Atlantic low-pressure system seen developing into a storm, NHC says 80% chance

30 Jun 2021

Quantum Commodity Intelligence - A low-pressure weather system currently making its way across the Atlantic has been given a 80% chance of intensifying into a storm within the next five days, the US National Hurricane Center said Wednesday, up from the 40% likelihood on Tuesday.

The system, currently designated as Invest 97L, is tracking towards the Lesser Antilles chain of islands that make up the eastern Caribbean.

"A broad area of low pressure, associated with a tropical wave, is located about midway between the west coast of Africa and the Windward Islands. This system is producing a large area of showers and thunderstorms that continues to show some signs of organization.

"Environmental conditions appear generally favorable for development, and a tropical depression is likely to form during the next few days while the system moves west-northwestward at about 20 mph," the NHC said in bulletin published at 0800 EDT.

If the low-pressure system is upgraded to a tropical depression it will be named Elsa.
 
Meanwhile, Invest 95L in the Atlantic has failed to intensify into a storm, and now given just a 10% chance by the NHC.
 
Should 97L intensify into storm, the likelihood of disrupting oil and gas and facilities in the US Gulf is still fairly low.

Caribbean

Possible-storm Elsa would need to remain intact as it passes the islands of Hispaniola and Cuba and then traverse through the Yucatan Channel, the body of water between Mexico and Cuba, or over Cuba itself..
 
Even if the storm makes it into the Gulf of Mexico, modelling has any storm tracking east, largely away from oil and gas facilities, both on and offshore.   

Additionally, storms at this time of the year are typically less threatening, with the more powerful storms usually from August onwards as the Caribbean and Gulf of Mexico waters heat up.

However, some weather watchers believe that storm activity this early in the year could be a precursor to another lively hurricane season. 
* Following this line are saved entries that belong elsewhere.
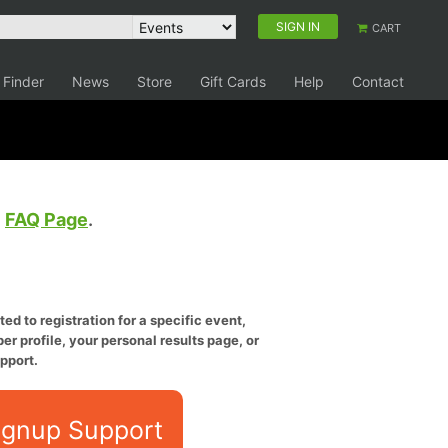
SIGN IN
CART
 Finder
News
Store
Gift Cards
Help
Contact
e
FAQ Page
.
ed to registration for a specific event,
er profile, your personal results page, or
pport.
ignup Support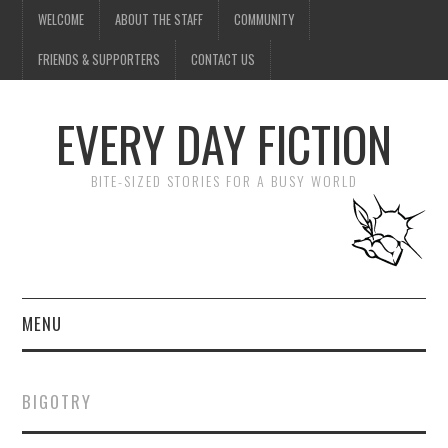
WELCOME
ABOUT THE STAFF
COMMUNITY
FRIENDS & SUPPORTERS
CONTACT US
EVERY DAY FICTION
BITE-SIZED STORIES FOR A BUSY WORLD
MENU
HOME
BIGOTRY
SUBMIT A STORY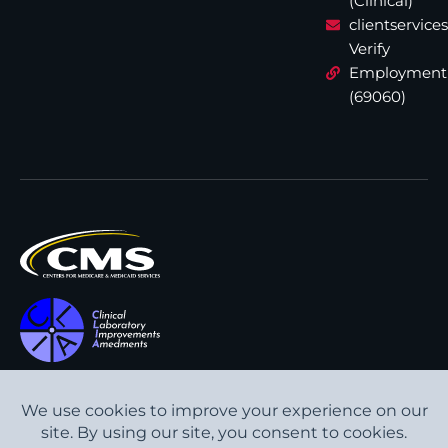
(Clinical)
clientservic
Verify
Employment
(69060)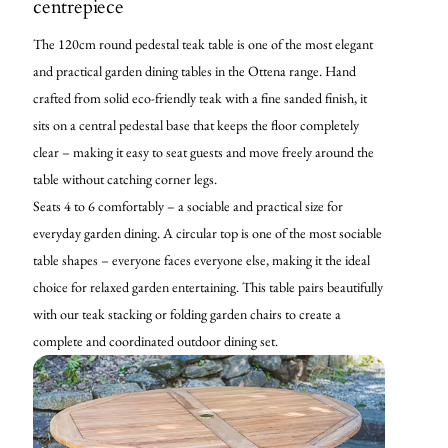
centrepiece
The 120cm round pedestal teak table is one of the most elegant
and practical garden dining tables in the Ottena range. Hand
crafted from solid eco-friendly teak with a fine sanded finish, it
sits on a central pedestal base that keeps the floor completely
clear – making it easy to seat guests and move freely around the
table without catching corner legs.
Seats 4 to 6 comfortably – a sociable and practical size for
everyday garden dining. A circular top is one of the most sociable
table shapes – everyone faces everyone else, making it the ideal
choice for relaxed garden entertaining. This table pairs beautifully
with our teak stacking or folding garden chairs to create a
complete and coordinated outdoor dining set.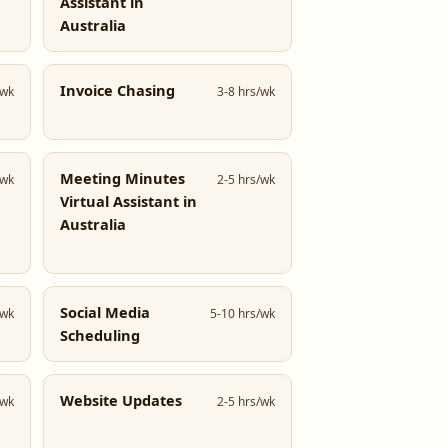
Assistant in
Australia
Invoice Chasing
/wk
3-8 hrs/wk
Meeting Minutes
/wk
2-5 hrs/wk
Virtual Assistant in
Australia
Social Media
/wk
5-10 hrs/wk
Scheduling
Website Updates
/wk
2-5 hrs/wk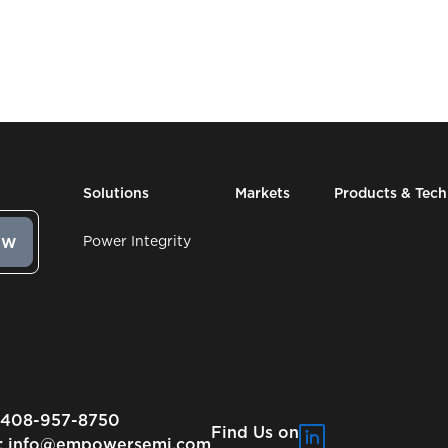
Solutions
Markets
Products & Tec
Power Integrity
-408-957-8750
Find Us on
:
info@empowersemi.com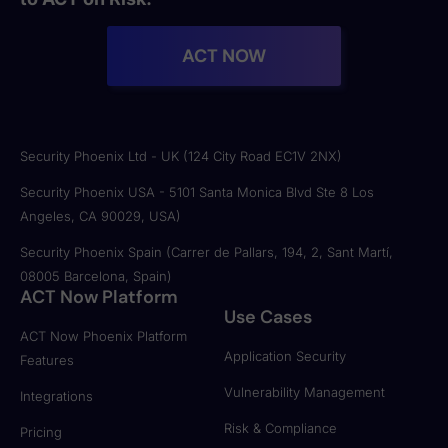
ACT NOW
Security Phoenix Ltd - UK (124 City Road EC1V 2NX)
Security Phoenix USA - 5101 Santa Monica Blvd Ste 8 Los
Angeles, CA 90029, USA)
Security Phoenix Spain (Carrer de Pallars, 194, 2, Sant Martí,
08005 Barcelona, Spain)
ACT Now Platform
Use Cases
ACT Now Phoenix Platform
Application Security
Features
Vulnerability Management
Integrations
Risk & Compliance
Pricing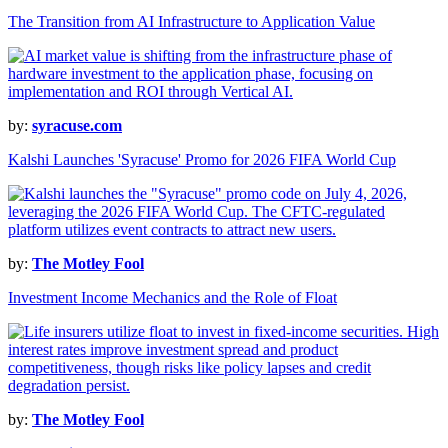
The Transition from AI Infrastructure to Application Value
by:
syracuse.com
Kalshi Launches 'Syracuse' Promo for 2026 FIFA World Cup
by:
The Motley Fool
Investment Income Mechanics and the Role of Float
by:
The Motley Fool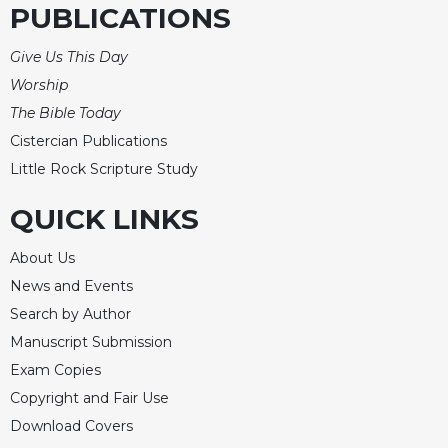
Rule
PUBLICATIONS
of
Saint
Give Us This Day
Benedict
Worship
and
Other
The Bible Today
Rules
Cistercian Publications
Lectio
Little Rock Scripture Study
Divina
QUICK LINKS
Monastic
Studies
About Us
Monastic
Interreligious
News and Events
Dialogue
Search by Author
Oblates
Manuscript Submission
Monasticism
Exam Copies
in
Copyright and Fair Use
History
Download Covers
Thomas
In May the US government agency, NOAA Climate Prediction Center, forecasted another above-normal Atlantic hurricane season in 2021

The record 2020 hurricane season had a devastating impact on the oil and gas sector, with storms like Marco, Laura and Sally ripping through the Gulf of Mexico and making landfall along the US Gulf coast, which hosts much of the US oil and gas infrastructure.